Anybody cares about the customers?
Everybody that knows me even a little bit knows how much respect I have for Google as a company, but with the Nexus One they messed up BAD.
I’ve been reading a lot about revenues, relationship with carriers, with other cellphone manufacturers (let’s say Motorola) etc… but everybody ignored the customers, the 150k that actually shelled the money for a phone that’s a bit of a mess.
I know the casual reader will jump on their chair reading this, but the defining the Nexus One a mess isn’t too much of a stretch and here is why:
I’m sorry to say this, but the standard set of widgets and UI controls in Android 2.1 looks bad. Sloppy bad.
The integration between the standard apps and the OS is very poor: a good example is the Google Navigation app, that when engaged asks the user to turn on the GPS receiver if inactive. The kicker is that instead of just turning the GPS on, Android brings you to the settings screen where you will have to do so manually, then hit the back button to go back to Navigation… the first time I had to do that I thought “you gotta be kidding me…”
Bonus points for the Droid family of fonts: it’s a mediocre font at best, and looks cheaper and cheaper the more you pump the resolution up: great job giving that ridiculously high resolution screen something to work on…
Since launch, the Nexus One was plagued with 3G receptions issues that were only partially addressed by an over the air fix.

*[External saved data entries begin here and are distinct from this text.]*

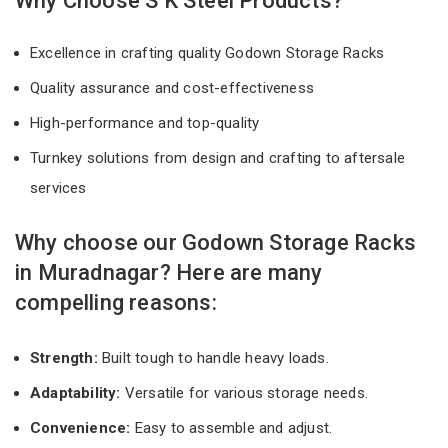
Why Choose S K Steel Products?
Excellence in crafting quality Godown Storage Racks
Quality assurance and cost-effectiveness
High-performance and top-quality
Turnkey solutions from design and crafting to aftersale
services
Why choose our Godown Storage Racks
in Muradnagar? Here are many
compelling reasons:
Strength:
Built tough to handle heavy loads.
Adaptability:
Versatile for various storage needs.
Convenience:
Easy to assemble and adjust.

The latest news is that the guys at Google decided to give us all a giant middle finger, coming to the conclusion that it’s not worth spending any more time trying to, you know, make the phone people paid for work properly.
But this isn’t all: the screen on the device is a glorious mistake. Who would have thought I would want to use my phone in plain daylight? A phone whose main feature is a full featured GPS navigator.
Not to mention the questionable color reproduction, and the incredibly evident problems displaying color gradients: this isn’t a hard problem to spot, you just need to look at the damn screen ONCE. All of this, topped by serious touch sensors problems, well known since the G1 is sharing the same screen, that Google decided to just ignore.
Customer Support Issues
At the very beginning, Google was only equipped to provide e-mail support. Everybody remember how that didn’t work too well.
The very storefront where the phone was sold was a real train wreck: the page wouldn’t display any feedback in case of transaction failure, was a case study in bad usability and was essentially slapped together hastily by people that never worked on an e-commerce site before.
For a full week I tried to buy the phone on-line, only to be faced with cryptic error messages, unresponsive customer support… something I would expect from Fusion Garage, not from one of the biggest companies in the world.
And this isn’t all: scores of customers experienced the incredibly frustrating lack of preparation on Google’s part that wasn’t ready to handle mistakes in the shipping address: this would be ridiculous if it wasn’t sad.
A Lasting Damage
The compounding of all those problems is very bad news for Google: they let their most loyal customers down.
With the botched public lunch of the Nexus One, Google trained the public to consider them an unreliable provider when it comes down to customer support, a company that rushes a troubled and untested product out the door expecting their paying customers to be their testers.
This approach might work well when you’re providing a free service like Gmail (thanks Google, I really love it!) but for a phone that is going to cost me over the span of the contract a cool $2000, this is very un-cool.
There is still time for Google to fix this mess, but they really need to show their paying customers a little love (and respect).